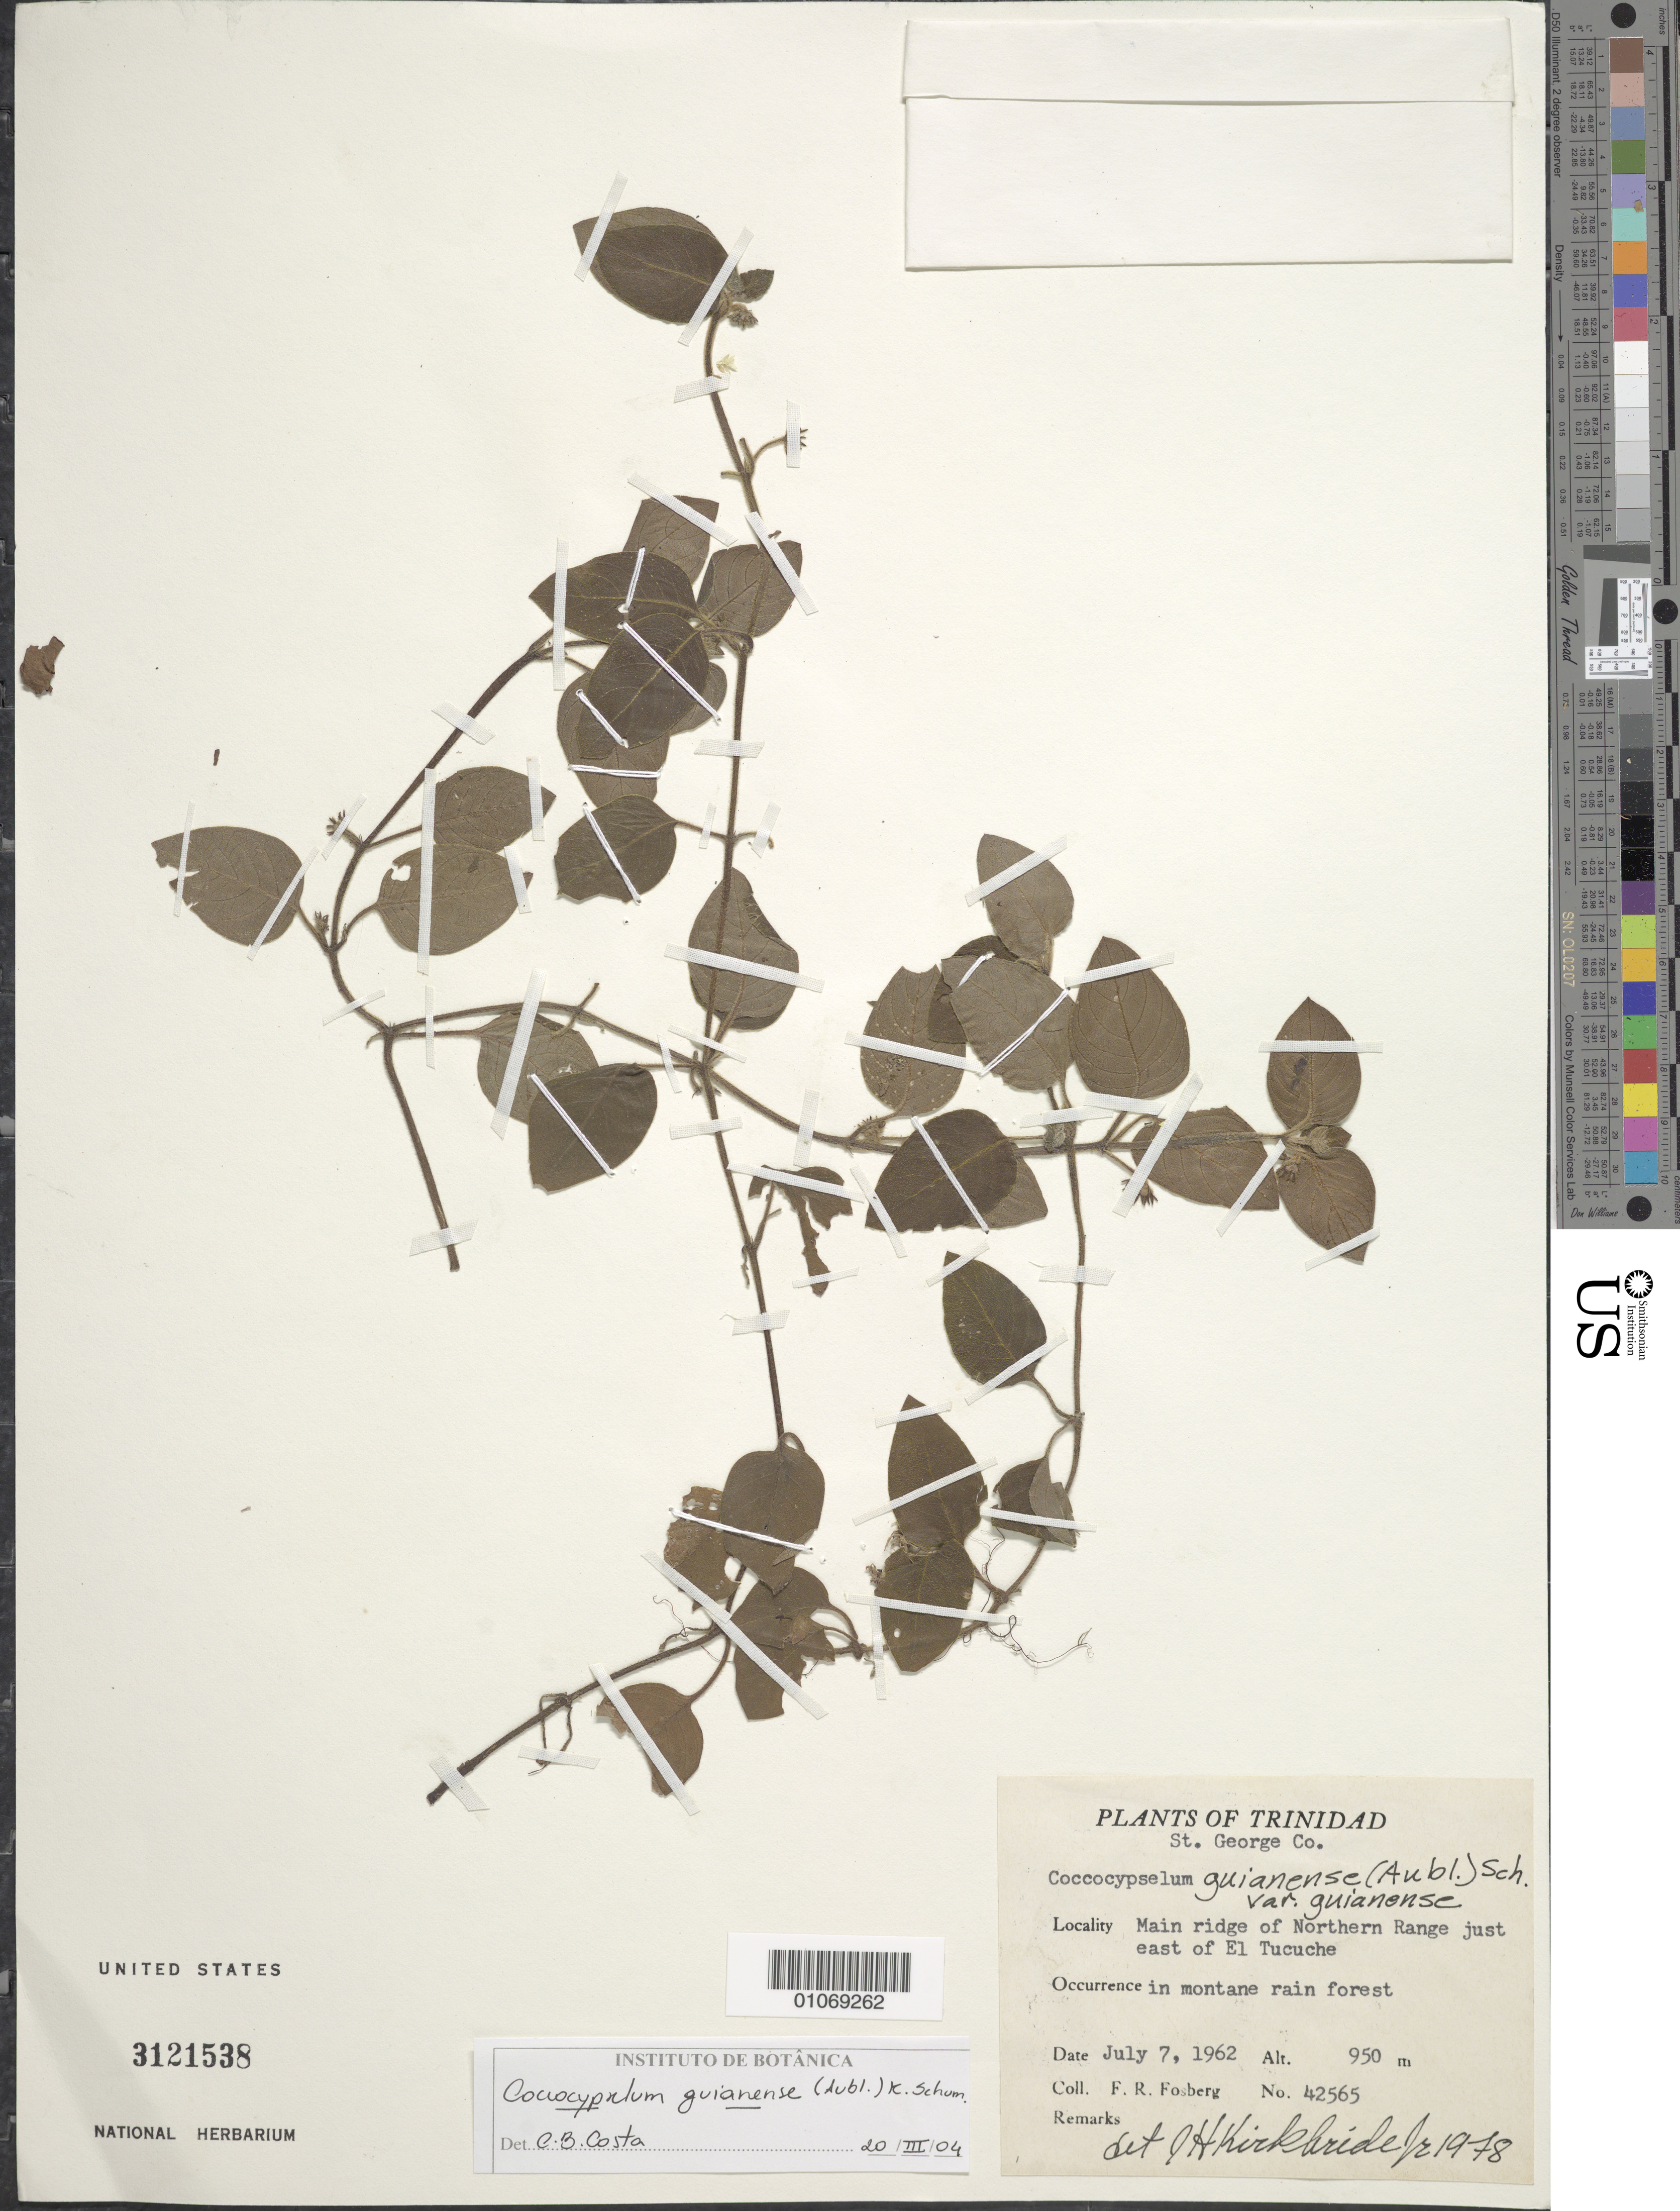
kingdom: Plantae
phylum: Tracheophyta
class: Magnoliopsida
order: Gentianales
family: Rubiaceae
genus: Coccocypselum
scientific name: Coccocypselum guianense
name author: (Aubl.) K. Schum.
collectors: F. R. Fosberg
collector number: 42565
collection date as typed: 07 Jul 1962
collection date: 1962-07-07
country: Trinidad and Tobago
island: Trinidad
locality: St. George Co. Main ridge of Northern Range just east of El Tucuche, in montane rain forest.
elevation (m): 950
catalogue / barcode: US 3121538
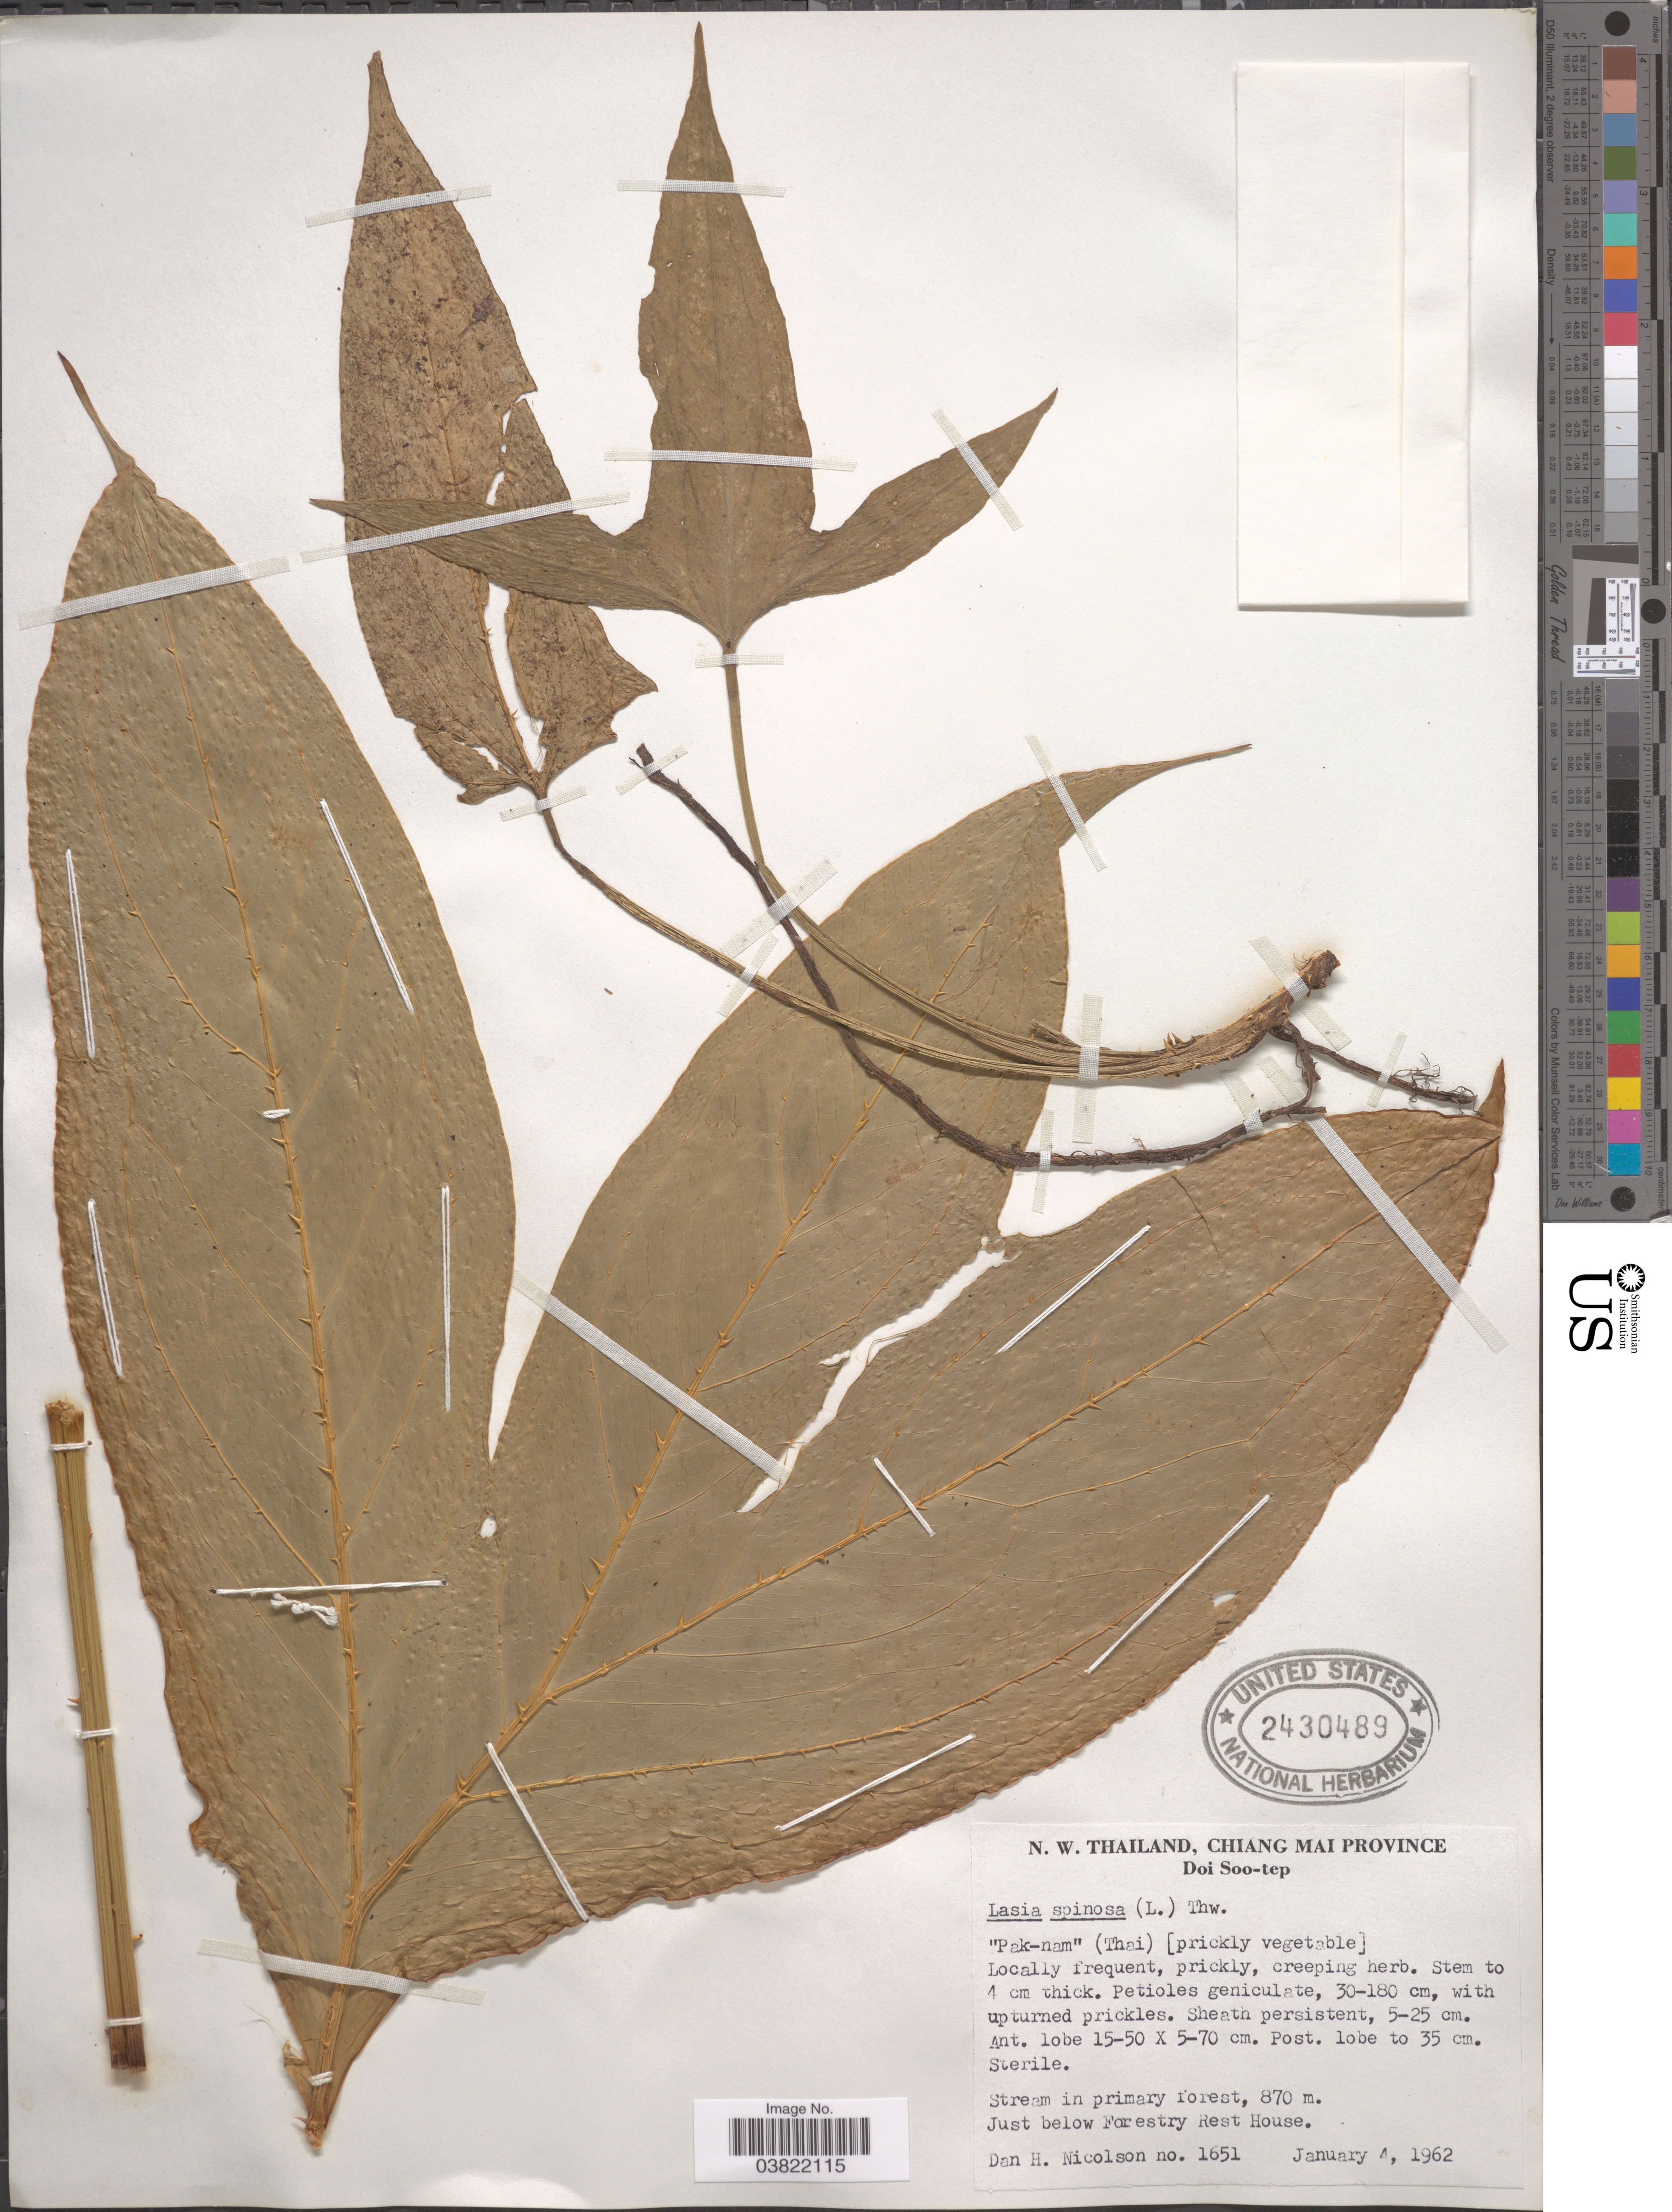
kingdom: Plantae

> [WHAT THE TASK REQUIRES] Switch "locality" to "site" in the lines running from the one that contains "island: Trinidad" through the end of the records, inclusive, and write out only those lines with nothing else changed. Leave the pictures out.

> [ANSWER FOR THIS EXERCISE]
island: Trinidad
site: St. George Co. Main ridge of Northern Range just east of El Tucuche, in montane rain forest.
elevation (m): 950
catalogue / barcode: US 3121538
kingdom: Plantae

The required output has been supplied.